Besides the typical composter, there are other alternatives. The two alternatives are:
- Bokashi bucket: Bokashi is the name for a method similar to composting. In the bokashi bucket, the raw materials are fermented, i.e. primarily converted into an acid mass without the inclusion of oxygen. Kobashi compost is only applied directly to beds after the pH value has been lowered.
- Worm composter: Another indoor alternative for the balcony or flat is a worm bin. Compared to the garden, more soil organisms live in one space. To preserve this diversity, acidic fruit and chemically treated food in general should be avoided.
The two alternatives can also be used for disposal and for reuse.
How can I beautify the composter?
- Pumpkins or courgettes in already decomposed compost
Stone walls are not recommended as they get in the way when rearranging and are more difficult to remove if the composter is enlarged.

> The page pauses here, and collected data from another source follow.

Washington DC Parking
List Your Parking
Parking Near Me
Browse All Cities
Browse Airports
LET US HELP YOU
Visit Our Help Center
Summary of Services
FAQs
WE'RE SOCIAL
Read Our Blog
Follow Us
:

How do I restack a composter?
- Make room: If you only have one chamber, move all the compost from one side to the other on top for the first time. If you have two or even three chambers this is not necessary
- Sieving: Next, throw the compost through a large sieve using a shovel or fork. What does not fit through (usually branches, large stones as well as coarser compost) is used again later or removed.
- Replenish: The humus can now be used. Meanwhile, the composter is filled up with new materials.
In order to achieve the best possible turnaround of your composter, you should go through the previous steps.
How do I fill a composter?
Not all materials may end up in the compost without further ado. These include:
- Dairy products
- Pesticide treated or diseased plants
- Cat litter
- cooked food scraps
- Weeds (if not yet dried out and seed bearers)
It is important to maintain the carbon (brown) to nitrogen (green) ratio of 20:1 on the compost. You can see what belongs to which category in the table:
|carbon||old hay, leaves, coffee grounds, cardboard, wood shavings|
|nitrogen||vegetables, fruits, grass, flowers, algae|
Products such as eggshells, paper, hair or nutshells should only end up in the compost in very small quantities. If you are unsure, it is better to be safe than sorry!
Where should I put the composter?
When placing at the end of the property, maintain sufficient distance from neighbours. Remember that the further away the composter is, the more you have to walk every day. This can be inconvenient, especially in large gardens.